Segundo Myrttinen, quando os homens jovens recebem uma arma dos pais (mesmo que não letal) é um passo que pode ser visto como "um rito da passagem da infância para a idade adulta, evocando, conscientemente ou não, imagens de um pretenso passado dourado de homens caçadores ou guerreiros".

Em um contexto de maior igualdade entre os gêneros onde cada vez mais os papéis sexuais são fluidos, a bandeira do porte de arma se une às pautas mais conservadoras da sociedade. A meta é retornar a um período histórico em que a dominação masculina ocorria sem tanta resistência e no qual as mulheres eram enquadradas socialmente sempre em funções subalternas. Regredir a esse ponto, no entanto, só será possível por meio da imposição e da subjugação armada.
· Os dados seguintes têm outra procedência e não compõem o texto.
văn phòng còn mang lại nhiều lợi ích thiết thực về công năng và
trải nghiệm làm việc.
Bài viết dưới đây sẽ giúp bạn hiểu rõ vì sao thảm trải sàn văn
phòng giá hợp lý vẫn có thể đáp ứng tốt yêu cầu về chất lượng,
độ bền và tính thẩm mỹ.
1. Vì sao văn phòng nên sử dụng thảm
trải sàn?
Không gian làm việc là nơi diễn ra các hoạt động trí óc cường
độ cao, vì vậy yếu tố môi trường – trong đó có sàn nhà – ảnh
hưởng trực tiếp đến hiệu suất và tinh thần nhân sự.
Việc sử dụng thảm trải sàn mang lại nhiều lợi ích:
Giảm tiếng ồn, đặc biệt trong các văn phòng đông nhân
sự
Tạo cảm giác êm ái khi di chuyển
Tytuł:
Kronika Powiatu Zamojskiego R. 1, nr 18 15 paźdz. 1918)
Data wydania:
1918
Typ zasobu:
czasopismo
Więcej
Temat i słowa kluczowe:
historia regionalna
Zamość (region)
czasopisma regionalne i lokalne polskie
Quem defende o não-armamento da população precisa denunciar o caráter fetichista dessas medidas. A violência armada é um fenômeno complexo que exige investimentos em investigação, inteligência e melhorias profundas no nosso sistema de justiça criminal. As políticas de segurança pública têm de ser tratadas de forma séria e responsável, não devendo ser objeto para descarregar frustrações e vontade de poder alheias.